Regional Material Flow Accounting: The Spanish Case
Authors: Sergio Sastre, Oscar Carpintero, Pedro Luis Lomas
Abstract: Within Economy-Wide Material Flow Accounting, the Physical Trade Balances have been widely acknowledged as a powerful tool to evaluate the allocation of environmental burdens through trade across nations. This article approaches this issue from a subnational perspective. The International (In) and Interregional (Ir) Physical Trade Balances (PTB) of the seventeen Spanish regions are calculated the period 1996-2010. Results show that: 1) interregional trade is as relevant as international trade in terms of the absolute physical exchanges. 2) The composition of the IrPTB and InPTB are qualitatively dissimilar. 3) Patterns of environmental burden shifting are also found at the regional scale.
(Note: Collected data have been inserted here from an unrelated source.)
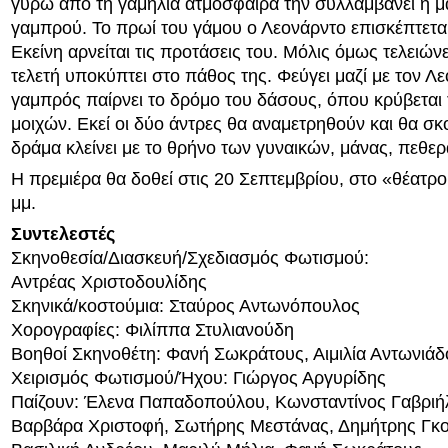
γύρω από τη γαμήλια ατμόσφαιρα την συλλαμβάνει η μ
γαμπρού. Το πρωί του γάμου ο Λεονάρντο επισκέπτεται
Εκείνη αρνείται τις προτάσεις του. Μόλις όμως τελειώνε
τελετή υποκύπτει στο πάθος της. Φεύγει μαζί με τον Λ
γαμπρός παίρνει το δρόμο του δάσους, όπου κρύβεται 
μοιχών. Εκεί οι δύο άντρες θα αναμετρηθούν και θα σ
δράμα κλείνει με το θρήνο των γυναικών, μάνας, πεθερ
Η πρεμιέρα θα δοθεί στις 20 Σεπτεμβρίου, στο «θέατρο
μμ.
Συντελεστές
Σκηνοθεσία/Διασκευή/Σχεδιασμός Φωτισμού:
Αντρέας Χριστοδουλίδης
Σκηνικά/κοστούμια: Σταύρος Αντωνόπουλος
Χορογραφίες: Φιλίππα Στυλιανούδη
Βοηθoί Σκηνοθέτη: Φανή Σωκράτους, Αιμιλία Αντωνιάδ
Χειρισμός Φωτισμού/Ήχου: Γιώργος Αργυρίδης
Παίζουν: Έλενα Παπαδοπούλου, Κωνσταντίνος Γαβριή
Βαρβάρα Χριστοφή, Σωτήρης Μεστάνας, Δημήτρης Γκο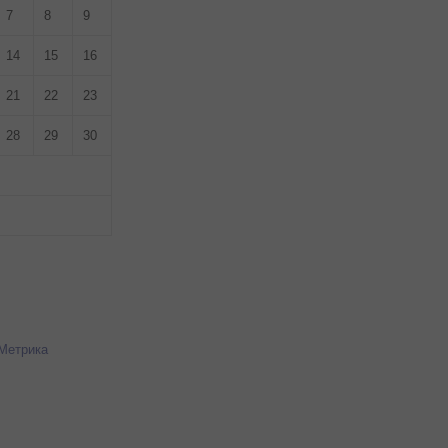
7
8
9
14
15
16
21
22
23
28
29
30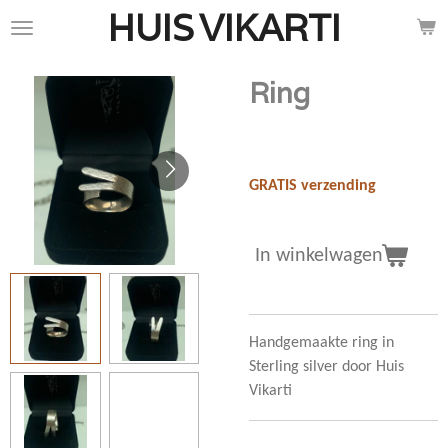
HUIS
VIKARTI
Ga
direct
naar
Ring
de
hoofdinhoud
€ 110,00
GRATIS verzending
In winkelwagen
Handgemaakte ring in
Sterling silver door Huis
Vikarti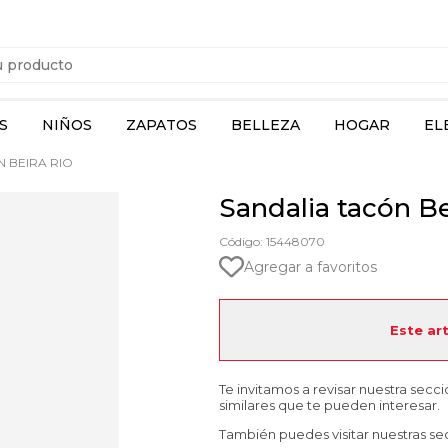
S
NIÑOS
ZAPATOS
BELLEZA
HOGAR
EL
 BEIRA RIO
Sandalia tacón Be
Código: 15448070
Agregar a favoritos
Este ar
Te invitamos a revisar nuestra secc
similares que te pueden interesar.
También puedes visitar nuestras se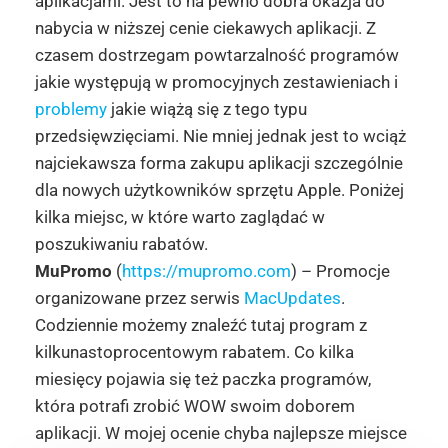
aplikacjami. Jest to na pewno dobra okazja do
nabycia w niższej cenie ciekawych aplikacji. Z
czasem dostrzegam powtarzalność programów
jakie występują w promocyjnych zestawieniach i
problemy
jakie wiążą się z tego typu
przedsięwzięciami. Nie mniej jednak jest to wciąż
najciekawsza forma zakupu aplikacji szczególnie
dla nowych użytkowników sprzętu Apple. Poniżej
kilka miejsc, w które warto zaglądać w
poszukiwaniu rabatów.
MuPromo
(
https://mupromo.com
) – Promocje
organizowane przez serwis
MacUpdates
.
Codziennie możemy znaleźć tutaj program z
kilkunastoprocentowym rabatem. Co kilka
miesięcy pojawia się też paczka programów,
która potrafi zrobić WOW swoim doborem
aplikacji. W mojej ocenie chyba najlepsze miejsce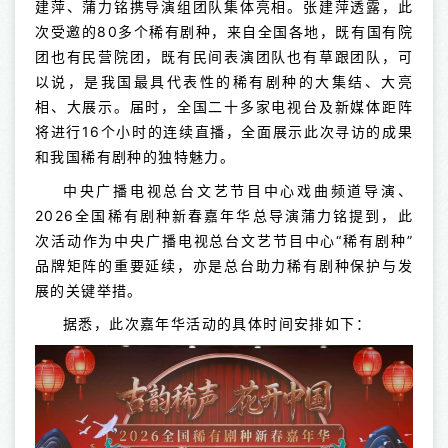
建萍、蒲力铭携导演组团队集体亮相。张建萍透露，此
次受邀的80多个稀有剧种，来自全国各地，既有国有院
团也有民营院团，既有民间表演团队也有草跟团队，可
以说，是我国最具代表性的稀有剧种的大集结、大亮
相、大展示。届时，全国二十多家电视台及新媒体距阵
将进行16个小时的连续直播，全面展示此次寻访的成果
和我国稀有剧种的独特魅力。
中央广播电视总台文艺节目中心戏曲频道导演、
2026全国稀有剧种新春嘉年华总导演蒲力铭提到，此
次活动作为中央广播电视总台文艺节目中心“稀有剧种”
品牌矩阵的重要延续，亦是总台助力稀有剧种保护与发
展的关键举措。
据悉，此次嘉年华活动的具体时间安排如下：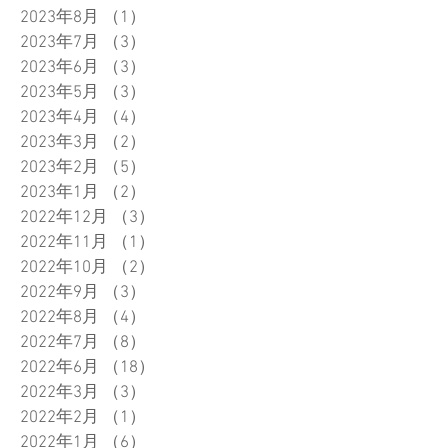
2023年8月
（1）
1件の記事
2023年7月
（3）
3件の記事
2023年6月
（3）
3件の記事
2023年5月
（3）
3件の記事
2023年4月
（4）
4件の記事
2023年3月
（2）
2件の記事
2023年2月
（5）
5件の記事
2023年1月
（2）
2件の記事
2022年12月
（3）
3件の記事
2022年11月
（1）
1件の記事
2022年10月
（2）
2件の記事
2022年9月
（3）
3件の記事
2022年8月
（4）
4件の記事
2022年7月
（8）
8件の記事
2022年6月
（18）
18件の記事
2022年3月
（3）
3件の記事
2022年2月
（1）
1件の記事
2022年1月
（6）
6件の記事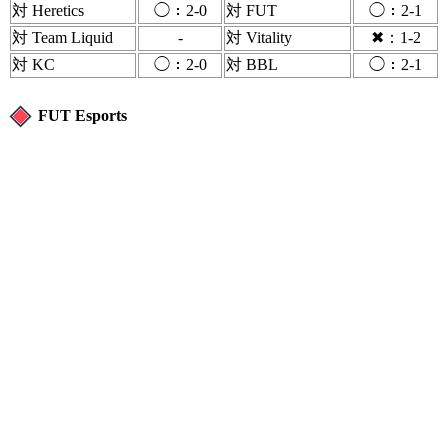
対 Heretics
◯：2-0
対 FUT
◯：2-1
対 Team Liquid
-
対 Vitality
✖：1-2
対 KC
◯：2-0
対 BBL
◯：2-1
FUT Esports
Our database covers only direct flows which may be conceived as a first step in the understanding of the subnational patterns of trade. Further debate and research must include estimates on indirect flows and/or raw material equivalents in order to complete the picture.
Looking at the supply chains from producer to consumer responsibility. (Water) Footprints at the micro and meso scale in Spain
Authors: Ignacio Cazcarro, Rosa Duarte, Julio Sánchez-chóliz
Abstract: The footprints of production and consumption have been widely computed and discussed in the literature of input-output (IO) with different treatment of responsibilities. Among the key issues to obtain coherent measures we find the questions of imports assumptions, levels of spatial aggregation, and the possibility of assigning, tracking and identifying responsibilities at intermediate sectoral or individual levels. In the past years, we have combined the information of a multiregional input-output model for the 17 Spanish regions (plus the regions of European Union and Rest of the World) with GIS and micro data to lower the spatial scale, especially in order to provide information to local municipalities. This leaded us to perform specific applications, such as the influence of regional consumption on localized areas of other regions. We show the very different distribution of impacts of domestic households, national and foreign tourism, being the foreign impacts particularly concentrated in space.
Learning from the material intensity of nickel
Authors: Barbara Reck, Thomas E. Graedel
Abstract: A country’s material requirements vary with its level of industrialization and development, with emerging economies showing higher material demand than mature economies. A key question is how emerging economies can achieve their goal of higher living standards for all without exhausting the resources of our planet. To answer this question it is helpful to understand the current and past material intensity of use for countries at different economic development stages. In this study we analyze the use of nickel for 52 countries for the period 1950-2010, data generated through a dynamic material flow analysis. Preliminary results show no clear pattern for nickel’s material intensity of use in industrialized countries, suggesting other drivers than just GDP. We identify substitution as a key influencing factor, particularly towards nickel-free stainless steels. In the material selection process such substitution effects reflect different consumer preferences in terms of performance, appearance and price.